Your hair a white cloud
Your skin baby soft
No washing, digging, planting gardens, peeling potatoes,
Or raising children
Anymore.

Where do your dreams take you?
At times you wake in your childhood home of
Rolling wheat fields, boundless days of freedom.
Other naps take you to your student and teaching days
Grammar and drama, speech and essays.
Yesterday you were a young mother again
Juggling babies, farm and your wistful dreams.

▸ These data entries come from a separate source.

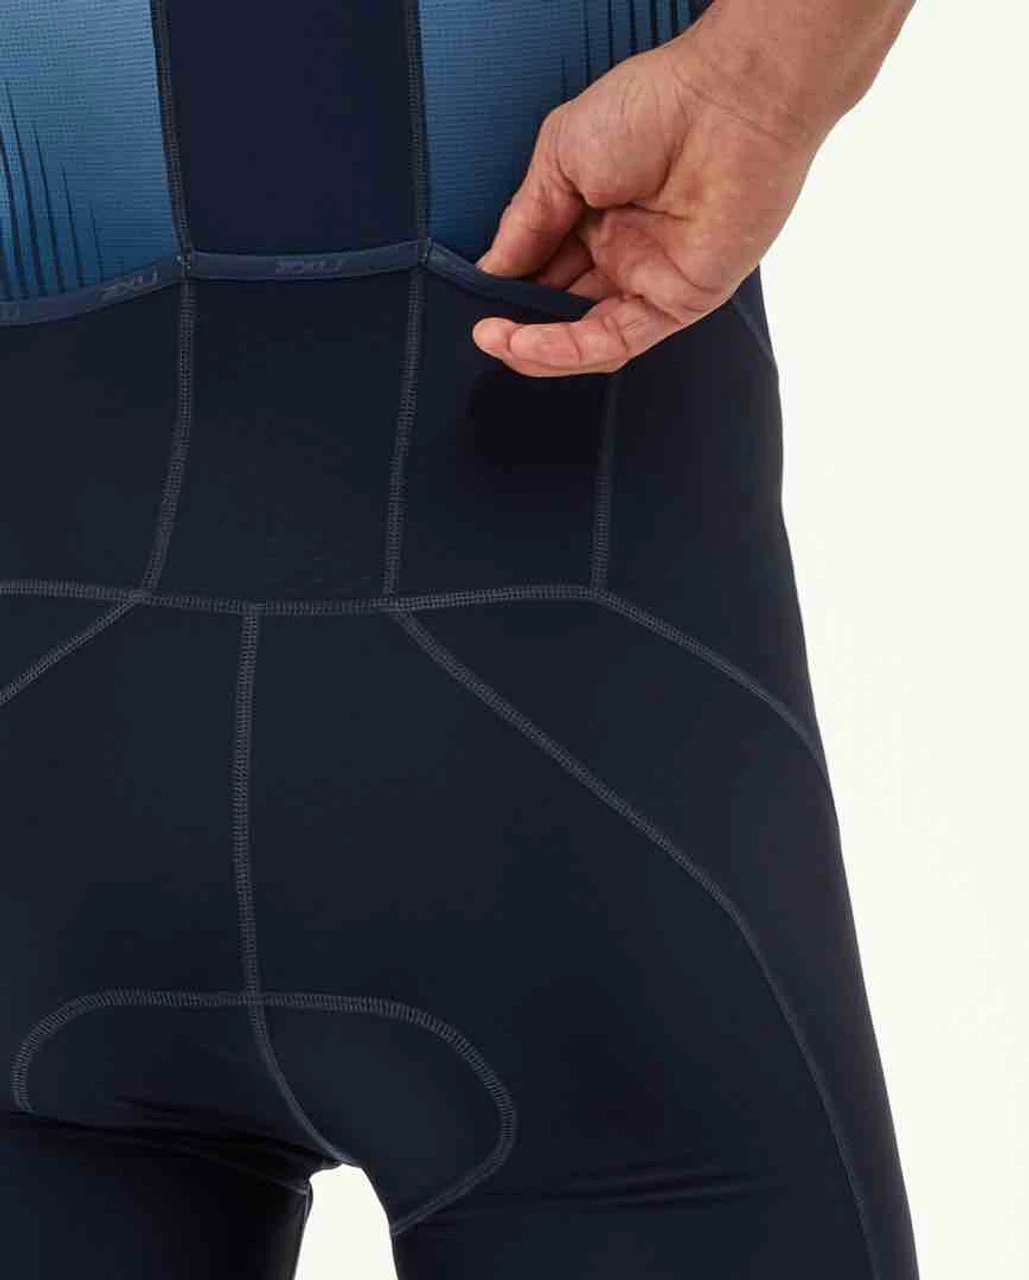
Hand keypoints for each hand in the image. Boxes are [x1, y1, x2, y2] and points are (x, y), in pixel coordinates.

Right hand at [470, 23, 830, 377]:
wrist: (727, 104)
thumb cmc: (655, 107)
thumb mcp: (561, 157)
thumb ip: (526, 220)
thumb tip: (493, 269)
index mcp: (594, 215)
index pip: (541, 271)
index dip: (507, 291)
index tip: (474, 299)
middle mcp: (622, 254)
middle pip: (560, 311)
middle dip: (516, 326)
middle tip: (482, 327)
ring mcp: (648, 282)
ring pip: (584, 339)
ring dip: (536, 350)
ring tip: (496, 340)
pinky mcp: (677, 304)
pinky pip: (615, 340)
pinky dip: (567, 349)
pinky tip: (528, 344)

Today you looked about your empty nest
Disguised as hospital bed,
Wondering aloud about
Children grown, flown.
You still control through worry
and tell me:
Travel safely
Get a good night’s sleep
Take time to eat
Call me when you get there

I dress you as you dressed me
I clean you as you cleaned me
I love you as you loved me
You try my patience as I tried yours.
I wonder if I have the strength to
Mother my mother
For as long as she needs.

When I tell you the truth
Your brow furrows as it used to do
When I disappointed you~
This cannot be
A bed in a room in a sterile place
Waiting for death
Waiting for heaven
Waiting

And I tell you:
Travel safely
Eat, please eat
Sleep well
Call me when you get there.

______________

Now that I am a grandmother, I seek those tiny, daily, apparently meaningless opportunities to create memories that my grandchildren may warmly recall decades from now, knowing they were all mine, if only for a few minutes at the kitchen sink.